If you’re not sure whether your site is returning the header correctly, run a scan with HeaderTest. It’s a fast way to verify what browsers actually receive.

Option 4: Hybrid setup

This is common in larger systems:

• edge sets the canonical HSTS header
• Fastify may set it in non-production or fallback environments
• app code avoids overriding edge behavior in production

Example:

import Fastify from 'fastify'
import helmet from '@fastify/helmet'

const fastify = Fastify({ trustProxy: true })
const isProduction = process.env.NODE_ENV === 'production'

if (!isProduction) {
  await fastify.register(helmet, {
    hsts: {
      maxAge: 86400
    }
  })
}

Pros

• Flexible across environments
• Lets infra own production policy
• Gives app teams realistic behavior in staging

Cons

• More moving parts
• Easier to create inconsistent headers between environments
• Requires clear ownership

Hybrid setups work, but only if someone owns the policy. “Everyone kind of assumes someone else handles it” is how HSTS gets misconfigured.

Comparing the main approaches

Manual header in Fastify

Best for:

• small apps
• teams that want zero magic
• very custom behavior

Avoid if:

• you’re already using Helmet
• you have multiple services and want centralized policy
• your team tends to duplicate config inconsistently

@fastify/helmet

Best for:

• most Fastify apps
• teams that want a standard security-header setup
• apps where security config should live with app code

Avoid if:

• edge infrastructure already owns all security headers
• you need very unusual header behavior and want total control

Proxy/CDN/edge config

Best for:

• multi-service platforms
• organizations with infra-managed TLS
• consistent policy across stacks

Avoid if:

• developers have no visibility into infra config
• local and staging behavior matters and isn’t mirrored well

Safe rollout strategy

This matters more than the exact implementation.

Phase 1: get HTTPS solid

Before HSTS, make sure:

• every production page works on HTTPS
• redirects from HTTP to HTTPS are correct
• certificates are valid everywhere
• no required subdomain still depends on HTTP

Phase 2: start with a short max-age

Use something like:

Strict-Transport-Security: max-age=86400

That gives you one day of browser memory. If something goes wrong, recovery is annoying but manageable.

Phase 3: increase max-age

Once you’re confident, move to something like:

Strict-Transport-Security: max-age=31536000

One year is common and reasonable.

Phase 4: consider includeSubDomains

Only add this after auditing all subdomains you care about.

Strict-Transport-Security: max-age=31536000; includeSubDomains

This is where teams usually get burned.

Phase 5: think very hard before preload

Preload is not just another flag.

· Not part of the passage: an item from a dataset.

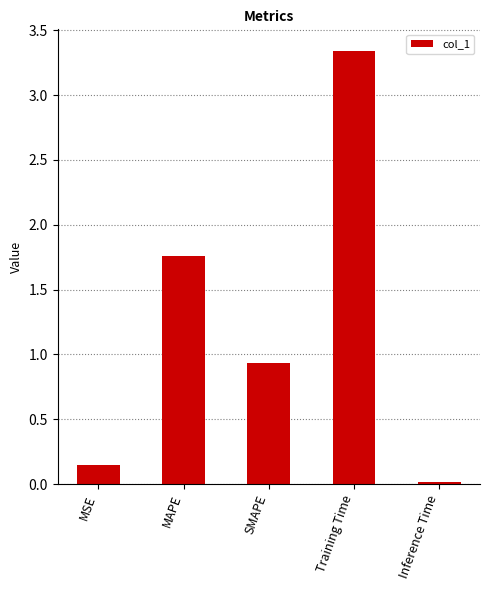

The chart shows a value of 1.9 at Training Time. True or false?

False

It’s asking browsers to hardcode HTTPS expectations for your domain family.

Strict-Transport-Security: max-age=63072000; includeSubDomains; preload

I treat preload as an infrastructure decision, not an app toggle.

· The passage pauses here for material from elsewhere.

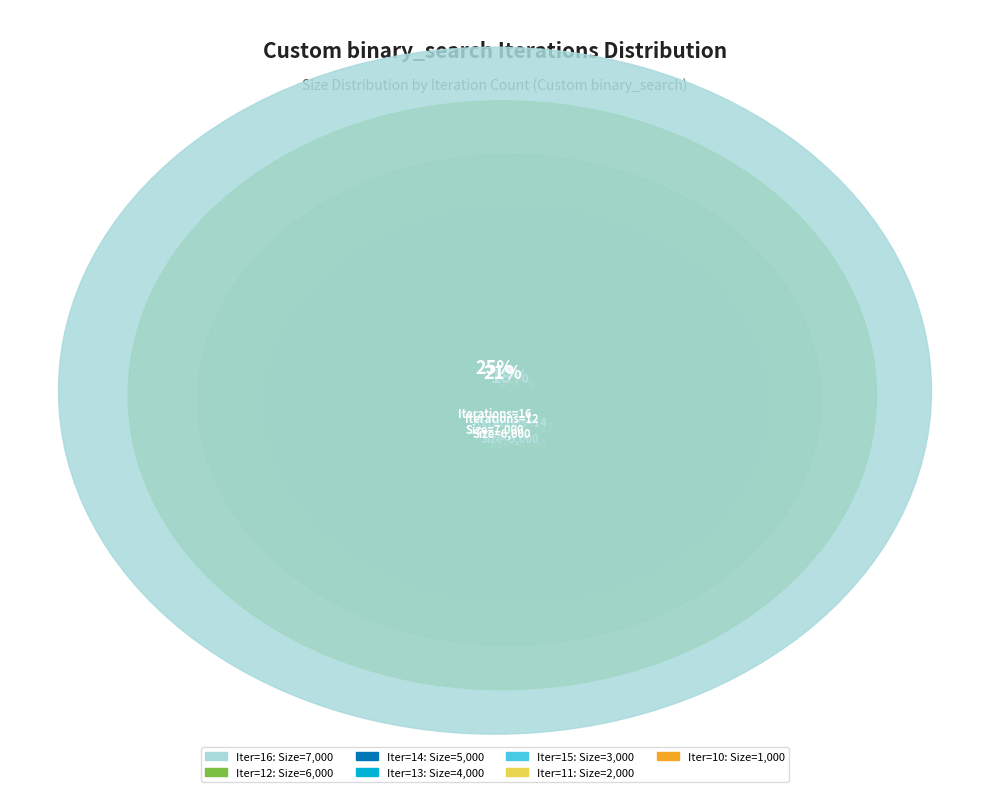

To the nearest percent, what portion does 11 represent?

7%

My opinionated recommendation

For most Fastify teams:

• use @fastify/helmet
• enable trustProxy if you’re behind a proxy
• start with maxAge: 86400
• wait before adding includeSubDomains
• leave preload alone until you’ve done a real audit

That gives you a clean, readable setup without pretending HSTS is just a checkbox.

A good production baseline looks like this:

import Fastify from 'fastify'
import helmet from '@fastify/helmet'

const fastify = Fastify({ trustProxy: true })

await fastify.register(helmet, {
  hsts: process.env.NODE_ENV === 'production'
    ? {
        maxAge: 86400
      }
    : false
})

fastify.get('/', async () => {
  return { status: 'ok' }
})

await fastify.listen({ port: 3000 })

Then later:

hsts: {
  maxAge: 31536000,
  includeSubDomains: true
}

If your platform already injects HSTS at the edge, I’d usually keep it there and document it clearly rather than duplicating it in Fastify.

HSTS is worth doing. It closes off downgrade paths and makes HTTPS enforcement stick in the browser. But it’s one of those controls where careful rollout beats aggressive config every time. The best HSTS setup is the one you can actually support across your real domain, not the one that looks toughest in a code snippet.